Ekonomi Ve Sosyal Göstergelerin Yanıltıcılığı Üzerine: GDO’lu Vatandaşlar
Vallahi bıktım.. "Bu kadar insan tatil mekânlarını hınca hınç dolduruyorsa demek ki millette para var ekonomide problem yok" anlayışı artık insanı sinir ediyor. Türkiye’nin toplam turizm yatak kapasitesi 1.7 milyon civarındaymış -veriler öyle söylüyor-. Şimdi, 85 milyonluk bir ülkenin sadece yüzde 10’luk bir kesimi bu tatil imkânlarından yararlanabiliyorsa, geriye kalan yüzde 90’ın durumu göz ardı ediliyor demektir.
Düşünün, bu küçük kesim bir hareketlenme gösterdiğinde, ülkedeki tüm tatil beldeleri ve kafeler doluyor. Ancak, bu görüntü sadece bir yanılsamadan ibaret sayın vatandaşlar. Çünkü asıl ekonomik sıkıntı çeken büyük çoğunluk, yani %90, bu imkânlara erişim sağlayamıyor. Dolayısıyla, tatil beldelerine bakarak yapılan ekonomik analizler yüzeysel kalıyor. Asıl değerlendirilmesi gereken geniş kitlelerin alım gücü, gelir dağılımındaki eşitsizlik ve temel ihtiyaçlara erişim zorluklarıdır. Hadi çapınız yetiyorsa bunu yorumlayın bakalım da görelim. Pazarda alışveriş yaparken 2 -3 liranın hesabını yapan insanlarsınız. Artık kendinize gelin!
Neden Bu Bakış Yanıltıcı?
Çünkü gıdalar GDO’lu olunca insanlara sirayet ediyor! Neyse… Bu tür göstergelere odaklanan kılçıklı analizler, gerçek ekonomik sorunları göz ardı ediyor ve bu etkisizliğin olumsuz etkileri bilinçli vatandaşlara da yansıyor.
Özellikle büyük şehirlerdeki lüks restoranlar, AVM’ler ya da PAHALI ARAÇLARIN TRAFİKTEKİ YOĞUNLUĞU, ülke genelinin REFAH SEVİYESİNİ YANSITMAZ.

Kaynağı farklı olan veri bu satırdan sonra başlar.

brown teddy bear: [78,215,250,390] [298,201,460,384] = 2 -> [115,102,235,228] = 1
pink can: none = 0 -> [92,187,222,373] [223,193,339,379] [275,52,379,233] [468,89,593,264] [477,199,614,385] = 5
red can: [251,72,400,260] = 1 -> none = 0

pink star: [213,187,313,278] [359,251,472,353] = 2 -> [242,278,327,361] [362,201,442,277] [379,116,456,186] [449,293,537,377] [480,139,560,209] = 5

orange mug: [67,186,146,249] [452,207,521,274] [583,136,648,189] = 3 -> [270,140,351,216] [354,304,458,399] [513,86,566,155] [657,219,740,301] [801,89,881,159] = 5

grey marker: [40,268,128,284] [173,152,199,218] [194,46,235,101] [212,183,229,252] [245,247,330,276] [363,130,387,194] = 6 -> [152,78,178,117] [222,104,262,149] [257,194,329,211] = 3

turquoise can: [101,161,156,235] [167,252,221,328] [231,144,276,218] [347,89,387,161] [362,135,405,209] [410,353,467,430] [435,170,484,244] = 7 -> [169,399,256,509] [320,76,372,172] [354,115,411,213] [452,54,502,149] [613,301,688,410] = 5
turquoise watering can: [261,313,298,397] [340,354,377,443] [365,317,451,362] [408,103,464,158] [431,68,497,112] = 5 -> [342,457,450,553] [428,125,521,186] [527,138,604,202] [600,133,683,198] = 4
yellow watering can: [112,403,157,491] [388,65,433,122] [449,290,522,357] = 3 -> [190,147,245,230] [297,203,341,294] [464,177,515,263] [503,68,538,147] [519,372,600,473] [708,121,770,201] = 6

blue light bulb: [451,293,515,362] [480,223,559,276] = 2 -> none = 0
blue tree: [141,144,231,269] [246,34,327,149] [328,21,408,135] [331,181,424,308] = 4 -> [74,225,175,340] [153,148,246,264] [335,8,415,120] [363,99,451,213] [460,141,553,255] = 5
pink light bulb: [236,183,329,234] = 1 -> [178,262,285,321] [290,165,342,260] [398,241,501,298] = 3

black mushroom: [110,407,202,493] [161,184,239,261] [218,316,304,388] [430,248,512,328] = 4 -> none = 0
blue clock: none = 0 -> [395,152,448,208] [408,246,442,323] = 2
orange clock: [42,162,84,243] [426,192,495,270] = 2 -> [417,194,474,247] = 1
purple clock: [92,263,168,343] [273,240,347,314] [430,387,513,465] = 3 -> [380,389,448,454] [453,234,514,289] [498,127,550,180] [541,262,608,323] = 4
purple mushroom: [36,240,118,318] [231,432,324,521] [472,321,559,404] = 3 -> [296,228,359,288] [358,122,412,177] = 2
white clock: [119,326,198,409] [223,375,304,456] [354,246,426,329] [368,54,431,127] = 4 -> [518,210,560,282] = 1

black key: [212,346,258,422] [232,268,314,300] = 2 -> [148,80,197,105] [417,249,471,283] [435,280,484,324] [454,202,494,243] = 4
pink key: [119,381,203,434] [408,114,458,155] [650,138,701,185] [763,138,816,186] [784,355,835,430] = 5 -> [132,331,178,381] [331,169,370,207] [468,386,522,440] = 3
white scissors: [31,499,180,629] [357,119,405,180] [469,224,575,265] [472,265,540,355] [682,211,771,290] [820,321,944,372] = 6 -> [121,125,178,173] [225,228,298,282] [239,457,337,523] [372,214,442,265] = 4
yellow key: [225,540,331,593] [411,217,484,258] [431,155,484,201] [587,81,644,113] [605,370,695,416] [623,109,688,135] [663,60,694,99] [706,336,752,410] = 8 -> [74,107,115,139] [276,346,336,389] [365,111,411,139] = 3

Bu tür göstergeler, sadece toplumun üst tabakasının yaşadığı bir refah balonunun izlerini sunar. Daha basit tabir ile gelir adaletsizliğinin bir göstergesidir bu! Gerçek ekonomi ise toplumun geneline yayılan bir refah anlayışını gerektirir. Eğer geniş halk kesimleri yüksek enflasyon, artan borçlanma ve azalan alım gücü ile baş etmeye çalışıyorsa, ekonomide ciddi sorunlar var demektir. Daha doğrusu oraya mensup olan, ekonominin öznesi olan bölge insanında ciddi ahlaki ve nörolojik sorunları var demektir.
Gerçek Ekonomi Ne Söylüyor?
Ekonomiyi anlamak için birkaç otel doluluğu ya da lüks kafelerdeki müşteri sayısından fazlasına ihtiyacımız var. Asıl ekonomi, geniş kitlelerin alım gücü, hanehalkı gelir düzeyi, işsizlik oranı ve en önemlisi de insanların temel ihtiyaçlarını karşılama kapasiteleriyle değerlendirilir. Türkiye'de gelir dağılımındaki adaletsizlik, yoksulluk sınırının altında yaşayan büyük bir kesimin varlığı, ekonominin gerçeğini ortaya koyuyor.
Sonuç olarak, ekonomi değerlendirmeleri yapılırken toplumun %10’una odaklanarak, %90’ı göz ardı etmek, hem ekonomik hem de sosyolojik anlamda ciddi bir hatadır. Sorunları derinlemesine inceleyip, çözüm odaklı yaklaşımlar geliştirmek, bizi yanıltıcı göstergelerden kurtararak, daha gerçekçi ve kalıcı çözümlere ulaştıracaktır. Bu son öneri cümlesini de sadece Allah rızası için söyledim, Allah’ın vermiş olduğu akıl nimetini göz ardı edenlere.